Nous avons découvert le travail de The PLAY à l’occasion de l’exposition collective « Kaza Ana / Air Hole: Another Form of Conceptualism from Asia » au National Art Museum d’Osaka en 2011. Nous avons rencontrés différents membres du groupe et avons décidé de les inviter à participer aux expositions que nous préparions à Paris.
L’idée de rééditer leurs ouvrages et de les compléter avec la documentation de leurs actions jusqu’à aujourd’hui est venue plus tard quand nous avons montré ces livres aux graphistes Coline Sunier et Charles Mazé. Nous avions publié des textes sur The PLAY dans plusieurs numéros de leur revue △⋔☼ qui se poursuit aujourd’hui sur Internet . Ils nous ont alors proposé d’imaginer une réédition des deux livres qui étaient quasiment introuvables en dehors du Japon. Avec The PLAY, nous avons décidé de réunir ces deux livres en un seul en conservant toutes leurs caractéristiques (format, mise en page, etc.) et en les complétant avec la documentation de leur travail jusqu’en 2014. Ce Big Book de presque 800 pages est ainsi un livre exhaustif de leurs activités de 1967 à 2014.
– Vous avez été commissaires de quatre expositions au Plateau.
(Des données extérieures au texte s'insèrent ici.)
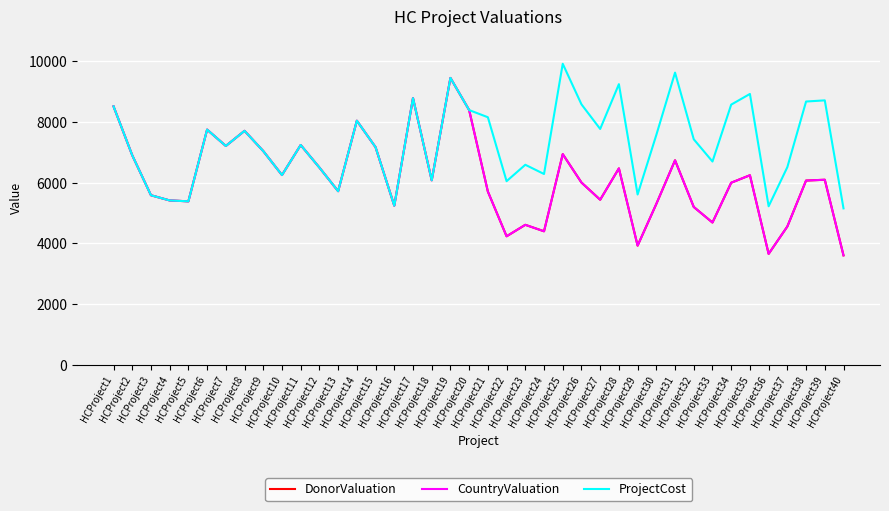

What is the difference between the second highest and minimum values in the CountryValuation series?

5180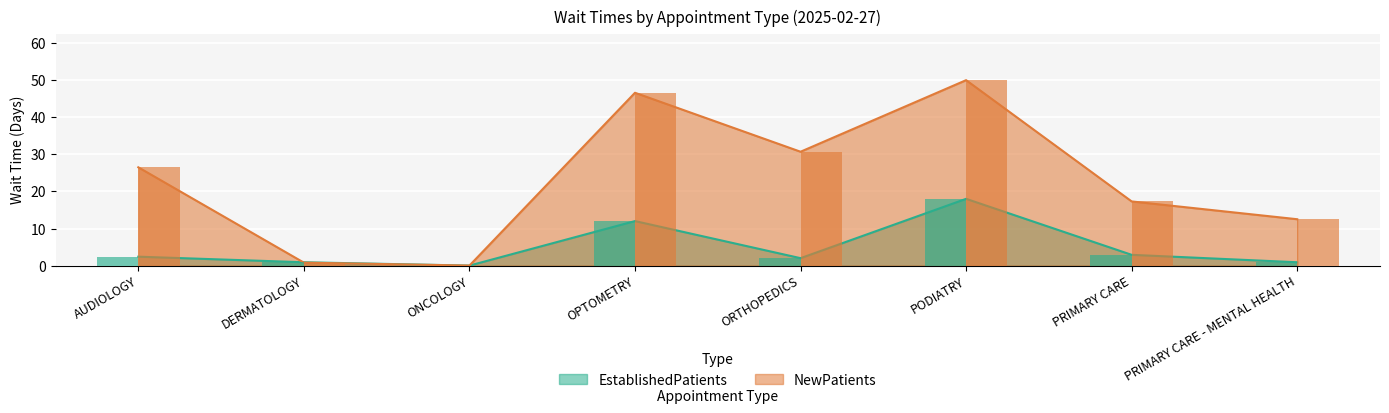

Are the bars horizontal?

No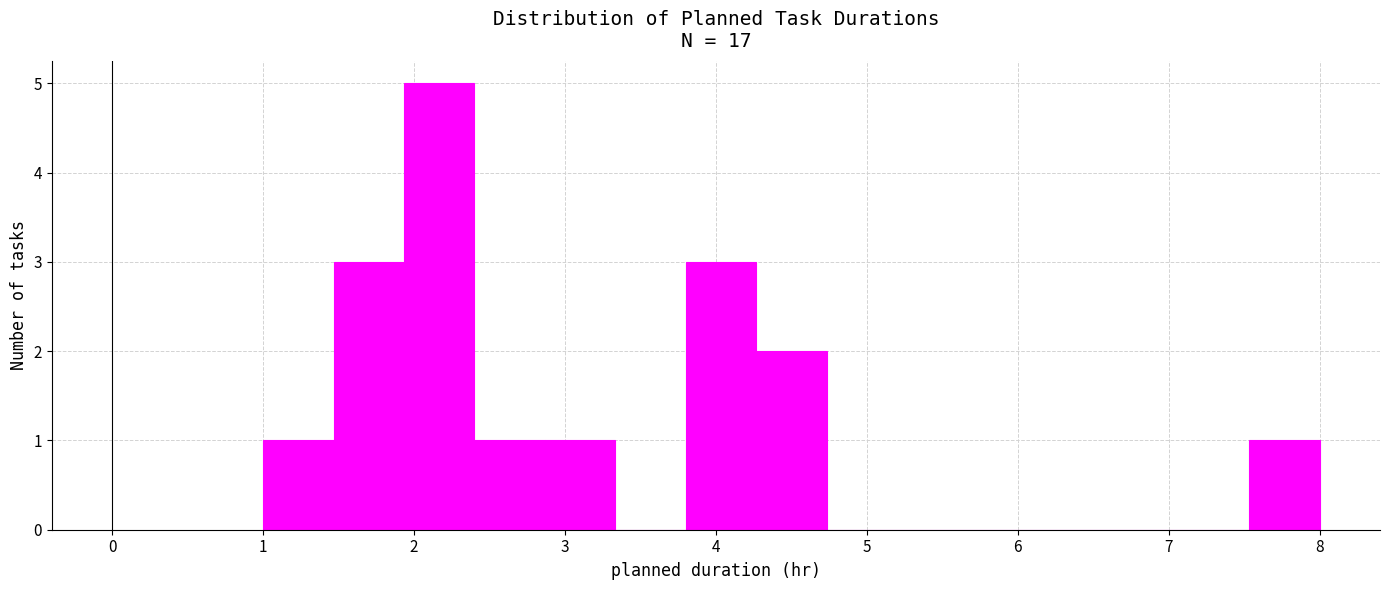

Reading left to right, list every bar in this chart as the range it spans on the x-axis followed by its height. Neither the bar edges nor the heights are printed on the chart, so give them approximately, as read against the axes.

1.0 to 1.5: 1
1.5 to 1.9: 3
1.9 to 2.4: 5
2.4 to 2.9: 1
2.9 to 3.3: 1
3.3 to 3.8: 0
3.8 to 4.3: 3
4.3 to 4.7: 2
4.7 to 5.2: 0
5.2 to 5.7: 0
5.7 to 6.1: 0
6.1 to 6.6: 0
6.6 to 7.1: 0
7.1 to 7.5: 0
7.5 to 8.0: 1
Comment ce cycle a-t-il été influencé par votre séjour au Japon ?
Les recherches que nous avons effectuées au Japon ainsi que les rencontres qu’elles ont provoquées continuent d’inspirer nos projets. Ce fut particulièrement le cas dans le cadre du programme de quatre expositions que nous avons réalisé au Plateau, Frac Ile-de-France de 2011 à 2013. Notre première exposition Le Sentiment des choses, présentée en 2011, tout comme l’exposition Le Mont Fuji n’existe pas en 2012 étaient étroitement liées à ce temps de travail au Japon.
Le Mont Fuji n’existe pas a pris pour point de départ la légende qui veut que le mont Fuji soit visible de n’importe quel endroit du Japon. Lors de notre résidence à la Villa Kujoyama, nous avions cherché à vérifier cette hypothèse. On nous avait dit qu’on pouvait l’apercevoir depuis la vitre du train pour aller à Tokyo. Que par temps clair, il se dévoilait depuis les étages de certains immeubles de la ville. Que dans la région des Cinq Lacs, on ne pouvait pas le manquer. Qu’en prenant tel train, tel bateau, tel téléphérique, nous étions assurés de le découvrir. Nous n’avons pourtant rien vu du mont Fuji. L’expérience de sa contemplation disparaissait chaque fois derrière d’épaisses couches de brume. Remplacée par les couches plus épaisses encore de sa représentation, dessinée, photographiée, sculptée. Reproduite sur des estampes, des affiches et des cartes postales, dans des jardins zen, sur des menus de restaurant et des billets de banque. En se substituant à son expérience, sa présence permanente et symbolique est venue confirmer la légende : le mont Fuji est visible de n’importe quel endroit du Japon. Partout et nulle part à la fois. Autant dire qu’il n’existe pas.
Cette assertion paradoxale est devenue une piste de travail et de discussions avec des artistes de différentes générations et nationalités privilégiant un rapport à l’œuvre comme processus, expérience vécue et partagée. Cette relation à l’art en mouvement constant, en dehors des modes et de la nécessité de produire un objet qui soit « d’art » était au cœur de cette exposition. Un art discret, échappant à toute ostentation ou spectacularisation, au profit d’actions menées dans le quotidien au-delà de leur représentation, voire de leur exposition. Sans finalité, l’œuvre d’art est alors partout et nulle part à la fois, dans son objet, son expérience, son souvenir.
En ouverture de l’exposition, nous avons poursuivi sur la Seine l’action Current of contemporary art de The PLAY, réalisée pour la première fois entre Kyoto et Osaka, le 20 juillet 1969.